§ **TASK REQUIREMENTS**
Go to the line containing "- Category filtering" in the records below and print it and every following line exactly, on through the line containing "- API rate limiting", then stop.

§ **INPUT MATERIAL**

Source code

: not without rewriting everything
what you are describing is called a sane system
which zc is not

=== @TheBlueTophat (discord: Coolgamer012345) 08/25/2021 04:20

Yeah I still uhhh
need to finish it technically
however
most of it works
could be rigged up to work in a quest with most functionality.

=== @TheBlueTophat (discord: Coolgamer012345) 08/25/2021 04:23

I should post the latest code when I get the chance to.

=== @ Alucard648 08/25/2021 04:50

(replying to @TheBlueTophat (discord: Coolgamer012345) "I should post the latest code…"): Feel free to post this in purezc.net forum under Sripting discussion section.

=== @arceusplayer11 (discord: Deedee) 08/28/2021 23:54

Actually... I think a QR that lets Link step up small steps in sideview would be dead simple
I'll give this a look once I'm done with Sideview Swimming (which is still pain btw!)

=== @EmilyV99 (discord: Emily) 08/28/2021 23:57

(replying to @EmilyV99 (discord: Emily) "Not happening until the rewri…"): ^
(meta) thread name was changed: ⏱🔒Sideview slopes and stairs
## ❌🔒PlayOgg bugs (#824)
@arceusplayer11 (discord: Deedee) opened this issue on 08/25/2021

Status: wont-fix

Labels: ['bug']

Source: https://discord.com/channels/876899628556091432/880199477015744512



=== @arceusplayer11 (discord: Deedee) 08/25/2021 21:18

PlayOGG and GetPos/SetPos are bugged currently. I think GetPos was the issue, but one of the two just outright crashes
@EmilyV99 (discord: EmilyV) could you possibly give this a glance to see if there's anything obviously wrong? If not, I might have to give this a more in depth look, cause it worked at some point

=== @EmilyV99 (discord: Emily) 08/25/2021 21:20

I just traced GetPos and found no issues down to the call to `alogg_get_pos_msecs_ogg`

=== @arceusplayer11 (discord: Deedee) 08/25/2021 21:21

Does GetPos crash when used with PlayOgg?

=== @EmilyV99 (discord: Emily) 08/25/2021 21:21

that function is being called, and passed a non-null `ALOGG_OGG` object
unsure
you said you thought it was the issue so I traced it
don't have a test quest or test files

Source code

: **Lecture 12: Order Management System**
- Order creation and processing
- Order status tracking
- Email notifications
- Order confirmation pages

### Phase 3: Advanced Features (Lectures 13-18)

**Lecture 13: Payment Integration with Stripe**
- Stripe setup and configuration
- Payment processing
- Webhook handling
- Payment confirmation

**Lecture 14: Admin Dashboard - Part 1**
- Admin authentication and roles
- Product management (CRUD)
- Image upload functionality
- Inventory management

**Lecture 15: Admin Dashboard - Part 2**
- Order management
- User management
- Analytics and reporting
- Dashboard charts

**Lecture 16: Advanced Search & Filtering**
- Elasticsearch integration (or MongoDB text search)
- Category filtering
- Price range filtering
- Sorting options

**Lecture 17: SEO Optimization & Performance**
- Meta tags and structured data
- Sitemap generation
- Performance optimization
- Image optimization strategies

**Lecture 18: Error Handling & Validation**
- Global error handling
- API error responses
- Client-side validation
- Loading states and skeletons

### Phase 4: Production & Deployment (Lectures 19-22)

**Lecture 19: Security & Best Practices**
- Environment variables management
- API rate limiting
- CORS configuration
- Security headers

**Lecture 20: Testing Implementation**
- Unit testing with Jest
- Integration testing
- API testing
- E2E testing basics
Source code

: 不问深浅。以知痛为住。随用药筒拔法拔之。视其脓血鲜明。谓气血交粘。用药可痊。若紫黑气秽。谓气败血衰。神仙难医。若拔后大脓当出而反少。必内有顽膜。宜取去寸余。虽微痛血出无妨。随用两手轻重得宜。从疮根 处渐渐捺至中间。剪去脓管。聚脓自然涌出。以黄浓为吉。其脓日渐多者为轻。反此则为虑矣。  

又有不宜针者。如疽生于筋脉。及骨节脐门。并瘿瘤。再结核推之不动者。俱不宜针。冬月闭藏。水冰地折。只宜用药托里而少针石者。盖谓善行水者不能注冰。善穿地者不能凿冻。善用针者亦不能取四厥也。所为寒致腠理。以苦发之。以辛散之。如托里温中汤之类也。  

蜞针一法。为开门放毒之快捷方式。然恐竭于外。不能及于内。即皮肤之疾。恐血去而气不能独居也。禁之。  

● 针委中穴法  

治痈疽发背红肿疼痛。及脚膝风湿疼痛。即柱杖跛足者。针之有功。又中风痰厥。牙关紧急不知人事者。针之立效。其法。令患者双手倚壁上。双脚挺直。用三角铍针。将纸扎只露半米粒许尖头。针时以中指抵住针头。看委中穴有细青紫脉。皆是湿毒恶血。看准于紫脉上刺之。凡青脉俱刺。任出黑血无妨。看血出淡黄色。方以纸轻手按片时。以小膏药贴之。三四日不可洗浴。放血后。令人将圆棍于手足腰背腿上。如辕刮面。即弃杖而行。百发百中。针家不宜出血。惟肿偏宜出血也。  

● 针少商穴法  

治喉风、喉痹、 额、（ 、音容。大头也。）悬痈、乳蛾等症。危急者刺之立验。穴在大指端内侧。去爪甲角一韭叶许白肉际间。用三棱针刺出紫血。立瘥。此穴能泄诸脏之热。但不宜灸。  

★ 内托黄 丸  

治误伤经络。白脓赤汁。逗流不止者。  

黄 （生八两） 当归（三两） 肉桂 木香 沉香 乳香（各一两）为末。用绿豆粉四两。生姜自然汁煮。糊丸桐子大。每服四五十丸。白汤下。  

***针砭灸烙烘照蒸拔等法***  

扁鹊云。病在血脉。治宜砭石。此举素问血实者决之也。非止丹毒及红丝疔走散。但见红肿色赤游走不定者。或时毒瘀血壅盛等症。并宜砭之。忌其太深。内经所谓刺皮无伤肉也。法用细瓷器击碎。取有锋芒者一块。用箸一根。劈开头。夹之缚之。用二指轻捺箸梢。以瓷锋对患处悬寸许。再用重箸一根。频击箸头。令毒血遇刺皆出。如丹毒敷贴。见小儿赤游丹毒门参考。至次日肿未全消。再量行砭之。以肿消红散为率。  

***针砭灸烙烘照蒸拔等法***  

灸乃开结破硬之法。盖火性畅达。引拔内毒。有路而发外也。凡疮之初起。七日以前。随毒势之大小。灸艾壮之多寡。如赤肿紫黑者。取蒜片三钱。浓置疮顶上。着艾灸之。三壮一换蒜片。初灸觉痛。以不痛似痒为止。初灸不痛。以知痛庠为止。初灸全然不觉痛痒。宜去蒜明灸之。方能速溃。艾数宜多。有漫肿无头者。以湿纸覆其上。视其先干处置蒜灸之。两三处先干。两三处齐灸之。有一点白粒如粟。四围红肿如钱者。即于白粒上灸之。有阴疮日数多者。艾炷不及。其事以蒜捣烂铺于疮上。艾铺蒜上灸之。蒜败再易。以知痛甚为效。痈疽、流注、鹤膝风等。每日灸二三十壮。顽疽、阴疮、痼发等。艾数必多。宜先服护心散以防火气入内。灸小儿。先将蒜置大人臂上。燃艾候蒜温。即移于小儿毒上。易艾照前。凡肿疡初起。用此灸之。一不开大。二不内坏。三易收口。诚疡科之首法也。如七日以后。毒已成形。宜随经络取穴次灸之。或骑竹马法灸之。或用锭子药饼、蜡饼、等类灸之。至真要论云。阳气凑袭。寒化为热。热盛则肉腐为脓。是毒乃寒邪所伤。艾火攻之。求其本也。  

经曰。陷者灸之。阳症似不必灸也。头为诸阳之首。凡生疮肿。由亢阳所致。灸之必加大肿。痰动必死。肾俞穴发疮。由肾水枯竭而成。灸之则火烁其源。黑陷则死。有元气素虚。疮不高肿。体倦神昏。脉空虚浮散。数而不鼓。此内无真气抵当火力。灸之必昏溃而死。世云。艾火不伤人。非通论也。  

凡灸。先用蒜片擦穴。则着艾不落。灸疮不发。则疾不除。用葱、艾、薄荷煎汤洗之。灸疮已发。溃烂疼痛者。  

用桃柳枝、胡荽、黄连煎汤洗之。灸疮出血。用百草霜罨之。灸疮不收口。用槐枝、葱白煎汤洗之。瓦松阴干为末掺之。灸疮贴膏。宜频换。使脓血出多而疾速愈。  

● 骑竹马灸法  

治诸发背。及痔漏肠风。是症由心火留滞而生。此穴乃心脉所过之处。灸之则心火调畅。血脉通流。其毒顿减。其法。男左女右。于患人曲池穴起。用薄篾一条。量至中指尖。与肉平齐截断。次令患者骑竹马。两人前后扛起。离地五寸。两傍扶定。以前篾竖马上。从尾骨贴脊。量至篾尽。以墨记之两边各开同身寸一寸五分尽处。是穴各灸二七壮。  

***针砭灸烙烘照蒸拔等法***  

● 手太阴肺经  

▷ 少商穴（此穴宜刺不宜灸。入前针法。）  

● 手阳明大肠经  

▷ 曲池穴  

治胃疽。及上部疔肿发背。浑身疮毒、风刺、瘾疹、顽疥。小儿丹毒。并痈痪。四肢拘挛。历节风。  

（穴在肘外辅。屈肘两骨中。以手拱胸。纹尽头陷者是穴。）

§ **WRITTEN RESPONSE**
- Category filtering
- Price range filtering
- Sorting options

**Lecture 17: SEO Optimization & Performance**
- Meta tags and structured data
- Sitemap generation
- Performance optimization
- Image optimization strategies

**Lecture 18: Error Handling & Validation**
- Global error handling
- API error responses
- Client-side validation
- Loading states and skeletons

### Phase 4: Production & Deployment (Lectures 19-22)

**Lecture 19: Security & Best Practices**
- Environment variables management
- API rate limiting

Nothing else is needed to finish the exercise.